E' probabile che il motivo che indusse il sincretismo da parte della religione cattolica nei confronti di un rito "pagano" sia la semplice assonanza tra nome del Santo cristiano e la parola semitica.
Un rito che auspicava i benefici vitali dell'acqua sorgiva e della luce viene espropriato ed "esorcizzato", liberandolo dal "male pagano" chiedendo l'intervento del Santo salvatore Giorgio; che nel rito ancestrale pareva fosse evocato quale sorta di alter ego demoniaco di questo santo: יאר jor. Lo stesso identico sincretismo adottato nel pozzo sacro di Sant'Anastasia di Sardara.
***
Alla fine di
questa lunga trattazione abbiamo studiato la parte meno indagata della lapide di Allai. Abbiamo cercato un possibile significato di quel GIORRE UTU URRIDU, che ha rivelato forse un aspetto importante del rito legato ad acqua e luce e che potrebbe far
emergere dalla nebbia dell'oblio un pezzo di storia Sarda.
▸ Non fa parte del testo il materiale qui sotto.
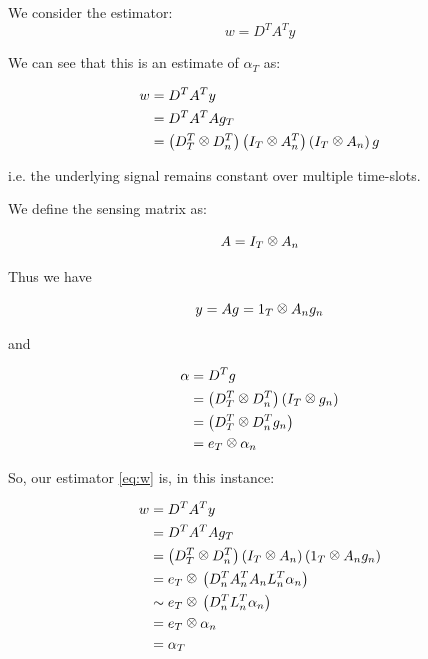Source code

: \begin{definition}
We consider the estimator:
\begin{equation}
w = D^T A^T y
\end{equation}
\label{eq:w}
\end{definition}

\begin{remark}

We can see that this is an estimate of \(\alpha_T\) as:

\begin{align}
w &= D^T A^T y \\
&= D^T A^T A g_T \\
&=\left(D_T^T \kronecker D_n^T\right)\left(I_T \kronecker A_n^T\right)\left(I_T \kronecker A_n\right)g \\
\end{align}

\end{remark}

\begin{example}
i.e. the underlying signal remains constant over multiple time-slots.

We define the sensing matrix as:

\begin{equation}
A = I_T \kronecker A_n
\end{equation}

Thus we have

\begin{equation}
y = Ag = \mathrm{1}_T \kronecker A_n g_n
\end{equation}

and

\begin{align}
\alpha &= D^T g \\
&= \left(D_T^T \kronecker D_n^T \right)\left(I_T \kronecker g_n\right) \\
&=\left(D_T^T \kronecker D_n^T g_n\right) \\
&= e_T \kronecker \alpha_n
\end{align}

So, our estimator \eqref{eq:w} is, in this instance:

\begin{align}
w &= D^T A^T y \\
&= D^T A^T A g_T \\
&=\left(D_T^T \kronecker D_n^T\right)\left(I_T \kronecker A_n\right)\left(\mathrm{1}_T \kronecker A_n g_n\right) \\
&= e_T \kronecker \left(D_n^T A_n^T A_n L_n^T \alpha_n\right)\\
&\sim e_T \kronecker \left(D_n^T L_n^T \alpha_n\right)\\
&= e_T \kronecker \alpha_n \\
&= \alpha_T
\end{align}
\end{example}


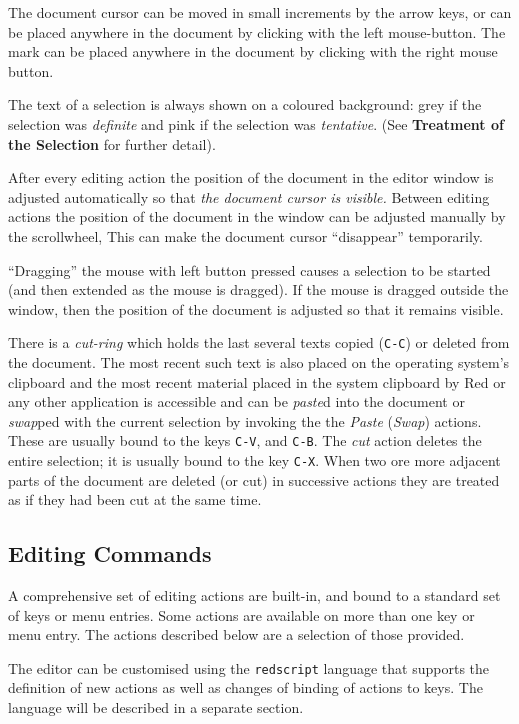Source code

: \documentclass[
]{article}
\begin{document}
The document cursor can be moved in small increments by the arrow keys,
or can be placed anywhere in the document by clicking with the left
mouse-button. The mark can be placed anywhere in the document by
clicking with the right mouse button.

The text of a selection is always shown on a coloured background: grey
if the selection was \emph{definite} and pink if the selection was
\emph{tentative}. (See \textbf{Treatment of the Selection} for further
detail).

After every editing action the position of the document in the editor
window is adjusted automatically so that \emph{the document cursor is
visible.} Between editing actions the position of the document in the
window can be adjusted manually by the scrollwheel, This can make the
document cursor ``disappear'' temporarily.

``Dragging'' the mouse with left button pressed causes a selection to be
started (and then extended as the mouse is dragged). If the mouse is
dragged outside the window, then the position of the document is
adjusted so that it remains visible.

There is a \emph{cut-ring} which holds the last several texts copied
(\texttt{C-C}) or deleted from the document. The most recent such text
is also placed on the operating system's clipboard and the most recent
material placed in the system clipboard by Red or any other application
is accessible and can be \emph{paste}d into the document or
\emph{swap}ped with the current selection by invoking the the
\emph{Paste} (\emph{Swap}) actions. These are usually bound to the keys
\texttt{C-V}, and \texttt{C-B}. The \emph{cut} action deletes the entire
selection; it is usually bound to the key \texttt{C-X}. When two ore
more adjacent parts of the document are deleted (or cut) in successive
actions they are treated as if they had been cut at the same time.

\hypertarget{editing-commands}{%
\subsection{Editing Commands}\label{editing-commands}}

A comprehensive set of editing actions are built-in, and bound to a
standard set of keys or menu entries. Some actions are available on more
than one key or menu entry. The actions described below are a selection
of those provided.

The editor can be customised using the \texttt{redscript} language that
supports the definition of new actions as well as changes of binding of
actions to keys. The language will be described in a separate section.
\end{document}
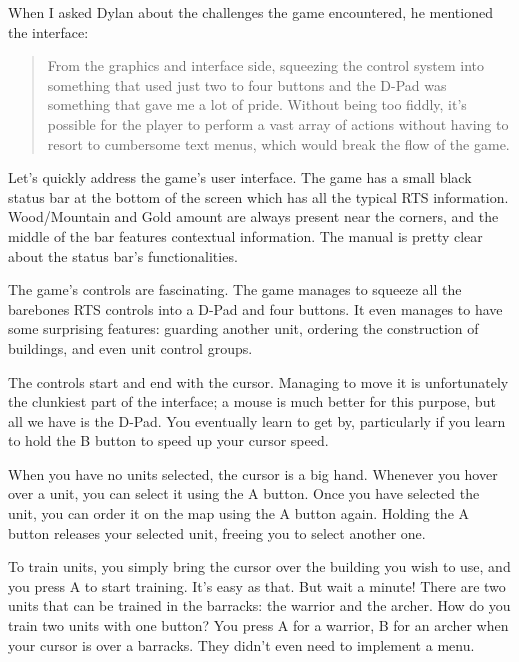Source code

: \documentclass{book}
\begin{document}
When I asked Dylan about the challenges the game encountered, he mentioned the interface:\par
\begin{quote}
From the graphics and interface side, squeezing the control system into something that used just two to four buttons and the D-Pad was something that gave me a lot of pride. Without being too fiddly, it’s possible for the player to perform a vast array of actions without having to resort to cumbersome text menus, which would break the flow of the game.\par
\end{quote} \par
Let’s quickly address the game’s user interface. The game has a small black status bar at the bottom of the screen which has all the typical RTS information. Wood/Mountain and Gold amount are always present near the corners, and the middle of the bar features contextual information. The manual is pretty clear about the status bar’s functionalities.\par
\FloatBarrier\vspace{\baselineskip}\begin{figure}[H]\end{figure}
The game’s controls are fascinating. The game manages to squeeze all the barebones RTS controls into a D-Pad and four buttons. It even manages to have some surprising features: guarding another unit, ordering the construction of buildings, and even unit control groups.\par
The controls start and end with the cursor. Managing to move it is unfortunately the clunkiest part of the interface; a mouse is much better for this purpose, but all we have is the D-Pad. You eventually learn to get by, particularly if you learn to hold the B button to speed up your cursor speed.\par
When you have no units selected, the cursor is a big hand. Whenever you hover over a unit, you can select it using the A button. Once you have selected the unit, you can order it on the map using the A button again. Holding the A button releases your selected unit, freeing you to select another one.\par
To train units, you simply bring the cursor over the building you wish to use, and you press A to start training. It’s easy as that. But wait a minute! There are two units that can be trained in the barracks: the warrior and the archer. How do you train two units with one button? You press A for a warrior, B for an archer when your cursor is over a barracks. They didn’t even need to implement a menu.\par
\end{document}
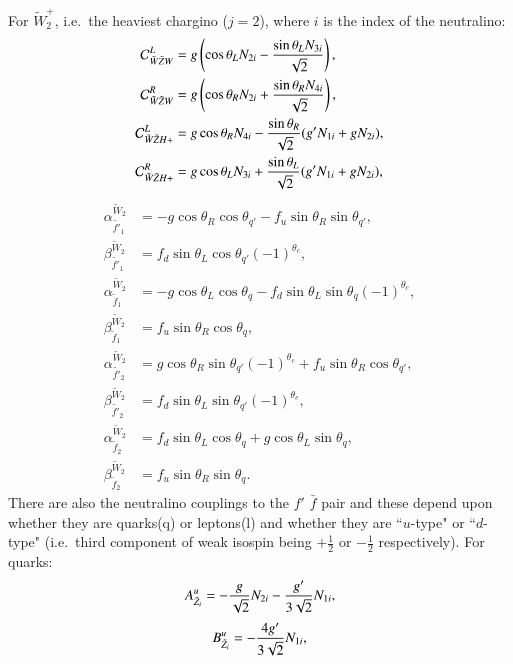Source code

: \documentclass[final,3p,times]{elsarticle}
\begin{document}
For $\tilde{W}^{+}_{2}$, i.e.\ the heaviest chargino ($j = 2$), where $i$ is the index of the neutralino:
\begin{align}
\mathcal{C}_{\tilde{W} \tilde{Z} W}^L &= g\left(\cos\theta_L N_{2i} -
                                        {\sin\theta_L N_{3i} \over \sqrt{2}} \right), \\
\mathcal{C}_{\tilde{W} \tilde{Z} W}^R &= g\left(\cos\theta_R N_{2i} + {\sin\theta_R N_{4i} \over \sqrt{2}}\right), \\
\mathcal{C}_{\tilde{W} \tilde{Z} H+}^L &= g\cos\theta_R N_{4i} - {\sin\theta_R \over \sqrt{2}}(g' N_{1i} + g N_{2i}), \\
\mathcal{C}_{\tilde{W} \tilde{Z} H+}^R &= g\cos\theta_L N_{3i} + {\sin\theta_L \over \sqrt{2}}(g' N_{1i} + g N_{2i}),
\end{align}
\begin{align}
\alpha_{\tilde{f'}_1}^{\tilde{W}_2} &= -g \cos\theta_R \cos\theta_{q'} - f_{u}\sin\theta_{R}\sin\theta_{q'}, \\
\beta_{\tilde{f'}_1}^{\tilde{W}_2} &= f_{d}\sin\theta_L \cos\theta_{q'}(-1)^{\theta_c}, \\
\alpha_{\tilde{f}_1}^{\tilde{W}_2} &= -g\cos\theta_L \cos\theta_q - f_{d}\sin\theta_L \sin\theta_q(-1)^{\theta_c}, \\
\beta_{\tilde{f}_1}^{\tilde{W}_2} &= f_{u}\sin\theta_R \cos\theta_q, \\
\alpha_{\tilde{f'}_2}^{\tilde{W}_2} &= g\cos\theta_R \sin\theta_{q'}(-1)^{\theta_c} + f_{u}\sin\theta_R \cos\theta_{q'}, \\
\beta_{\tilde{f'}_2}^{\tilde{W}_2} &= f_{d}\sin\theta_L \sin\theta_{q'}(-1)^{\theta_c}, \\
\alpha_{\tilde{f}_2}^{\tilde{W}_2} &= f_{d}\sin\theta_{L}\cos\theta_{q} + g\cos\theta_{L}\sin\theta_{q}, \\
\beta_{\tilde{f}_2}^{\tilde{W}_2} &= f_{u}\sin\theta_R\sin\theta_{q}.
\end{align}
There are also the neutralino couplings to the $f'$ $\bar{f}$ pair and these
depend upon whether they are quarks(q) or leptons(l) and whether they are
``$u$-type" or ``$d$-type" (i.e.\ third component of weak isospin being
$+\frac{1}{2}$ or $-\frac{1}{2}$ respectively).  
For quarks:
\begin{equation}
A_{\tilde{Z}_i}^{u} = -{g \over \sqrt{2}}N_{2i} - {g' \over 3 \sqrt{2}}N_{1i},
\end{equation}
\begin{equation}
B_{\tilde{Z}_i}^{u} = -{4 g' \over 3 \sqrt{2}}N_{1i},
\end{equation}
\end{document}
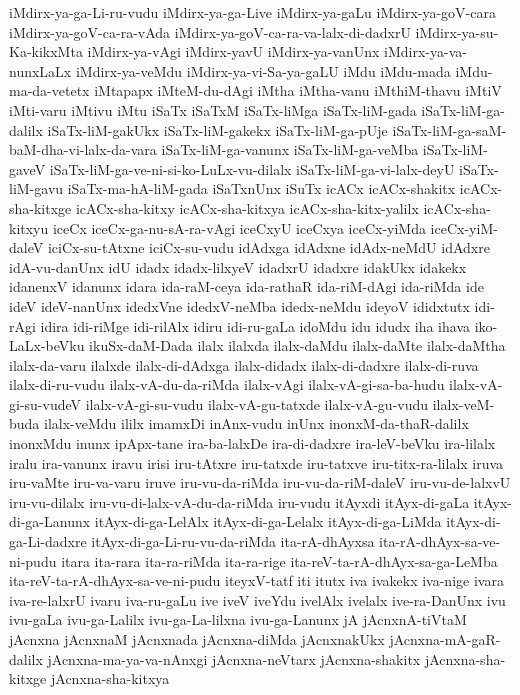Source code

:{iMdirx-ya-ga-Li-ru-vudu
iMdirx-ya-ga-Live
iMdirx-ya-gaLu
iMdirx-ya-goV-cara
iMdirx-ya-goV-ca-ra-vAda
iMdirx-ya-goV-ca-ra-va-lalx-di-dadxrU
iMdirx-ya-su-Ka-kikxMta
iMdirx-ya-vAgi
iMdirx-yavU
iMdirx-ya-vanUnx
iMdirx-ya-va-nunxLaLx
iMdirx-ya-veMdu
iMdirx-ya-vi-Sa-ya-gaLU
iMdu
iMdu-mada
iMdu-ma-da-vetetx
iMtapapx
iMteM-du-dAgi
iMtha
iMtha-vanu
iMthiM-thavu
iMtiV
iMti-varu
iMtivu
iMtu
iSaTx
iSaTxM
iSaTx-liMga
iSaTx-liM-gada
iSaTx-liM-ga-dalilx
iSaTx-liM-gakUkx
iSaTx-liM-gakekx
iSaTx-liM-ga-pUje
iSaTx-liM-ga-saM-baM-dha-vi-lalx-da-vara
iSaTx-liM-ga-vanunx
iSaTx-liM-ga-veMba
iSaTx-liM-gaveV
iSaTx-liM-ga-ve-ni-si-ko-LuLx-vu-dilalx
iSaTx-liM-ga-vi-lalx-deyU
iSaTx-liM-gavu
iSaTx-ma-hA-liM-gada
iSaTxnUnx
iSuTx
icACx
icACx-shakitx
icACx-sha-kitxge
icACx-sha-kitxy
icACx-sha-kitxya
icACx-sha-kitx-yalilx
icACx-sha-kitxyu
iceCx
iceCx-ga-nu-sA-ra-vAgi
iceCxyU
iceCxya
iceCx-yiMda
iceCx-yiM-daleV
iciCx-su-tAtxne
iciCx-su-vudu
idAdxga
idAdxne
idAdx-neMdU
idAdxre
idA-vu-danUnx
idU
idadx
idadx-lilxyeV
idadxrU
idadxre
idakUkx
idakekx
idanenxV
idanunx
idara
ida-raM-ceya
ida-rathaR
ida-riM-dAgi
ida-riMda
ide
ideV
ideV-nanUnx
idedxVne
idedxV-neMba
idedx-neMdu
ideyoV
ididxtutx
idi-rAgi
idira
idi-riMge
idi-rilAlx
idiru
idi-ru-gaLa
idoMdu
idu
idudx
iha
ihava
iko-LaLx-beVku
ikuSx-daM-Dada
ilalx
ilalxda
ilalx-daMdu
ilalx-daMte
ilalx-daMtha
ilalx-da-varu
ilalxde
ilalx-di-dAdxga
ilalx-didadx
ilalx-di-dadxre
ilalx-di-ruva
ilalx-di-ru-vudu
ilalx-vA-du-da-riMda
ilalx-vAgi
ilalx-vA-gi-sa-ba-hudu
ilalx-vA-gi-su-vudeV
ilalx-vA-gi-su-vudu
ilalx-vA-gu-tatxde
ilalx-vA-gu-vudu
ilalx-veM-buda
ilalx-veMdu
ililx
imamxDi
inAnx-vudu
inUnx
inonxM-da-thaR-dalilx
inonxMdu
inunx
ipApx-tane
ira-ba-lalxDe
ira-di-dadxre
ira-leV-beVku
ira-lilalx
iralu
ira-vanunx
iravu
irisi
iru-tAtxre
iru-tatxde
iru-tatxve
iru-titx-ra-lilalx
iruva
iru-vaMte
iru-va-varu
iruve
iru-vu-da-riMda
iru-vu-da-riM-daleV
iru-vu-de-lalxvU
iru-vu-dilalx
iru-vu-di-lalx-vA-du-da-riMda
iru-vudu
itAyxdi
itAyx-di-gaLa
itAyx-di-ga-Lanunx
itAyx-di-ga-LelAlx
itAyx-di-ga-Lelalx
itAyx-di-ga-LiMda
itAyx-di-ga-Li-dadxre
itAyx-di-ga-Li-ru-vu-da-riMda
ita-rA-dhAyxsa
ita-rA-dhAyx-sa-ve-ni-pudu
itara
ita-rara
ita-ra-riMda
ita-ra-rige
ita-reV-ta-rA-dhAyx-sa-ga-LeMba
ita-reV-ta-rA-dhAyx-sa-ve-ni-pudu
iteyxV-tatf
iti
itutx
iva
ivakekx
iva-nige
ivara
iva-re-lalxrU
ivaru
iva-ru-gaLu
ive
iveV
iveYdu
ivelAlx
ivelalx
ive-ra-DanUnx
ivu
ivu-gaLa
ivu-ga-Lalilx
ivu-ga-La-lilxna
ivu-ga-Lanunx
jA
jAcnxnA-tiVtaM
jAcnxna
jAcnxnaM
jAcnxnada
jAcnxna-diMda
jAcnxnakUkx
jAcnxna-mA-gaR-dalilx
jAcnxna-ma-ya-va-nAnxgi
jAcnxna-neVtarx
jAcnxna-shakitx
jAcnxna-sha-kitxge
jAcnxna-sha-kitxya
}
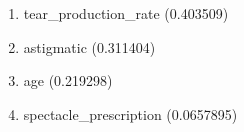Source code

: \begin{enumerate}
\item tear\_production\_rate (0.403509)
\item astigmatic (0.311404)
\item age (0.219298)
\item spectacle\_prescription (0.0657895)
\end{enumerate}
Le conclusioni
estrapolate possono soddisfare alcuni, altri meno; ciò non di meno vogliamo
terminare questo articolo cercando di strappare un sorriso al paziente lettore
che fin qui ci ha seguito, concludendo con un pensiero per mezzo di cose.
Rimembrando
l'Eco del pendolo, mi sovviene lucida immagine di tal devoto, erudito quel che basta che,
pellegrino appropinquante le sacre reliquie per render omaggio al sant'uomo
votato, leggea in sardonico pensiero, supra il litico omaggio del di lui
ultimo stabile dominio: “Qui giace Giorre morto per uno starnuto”.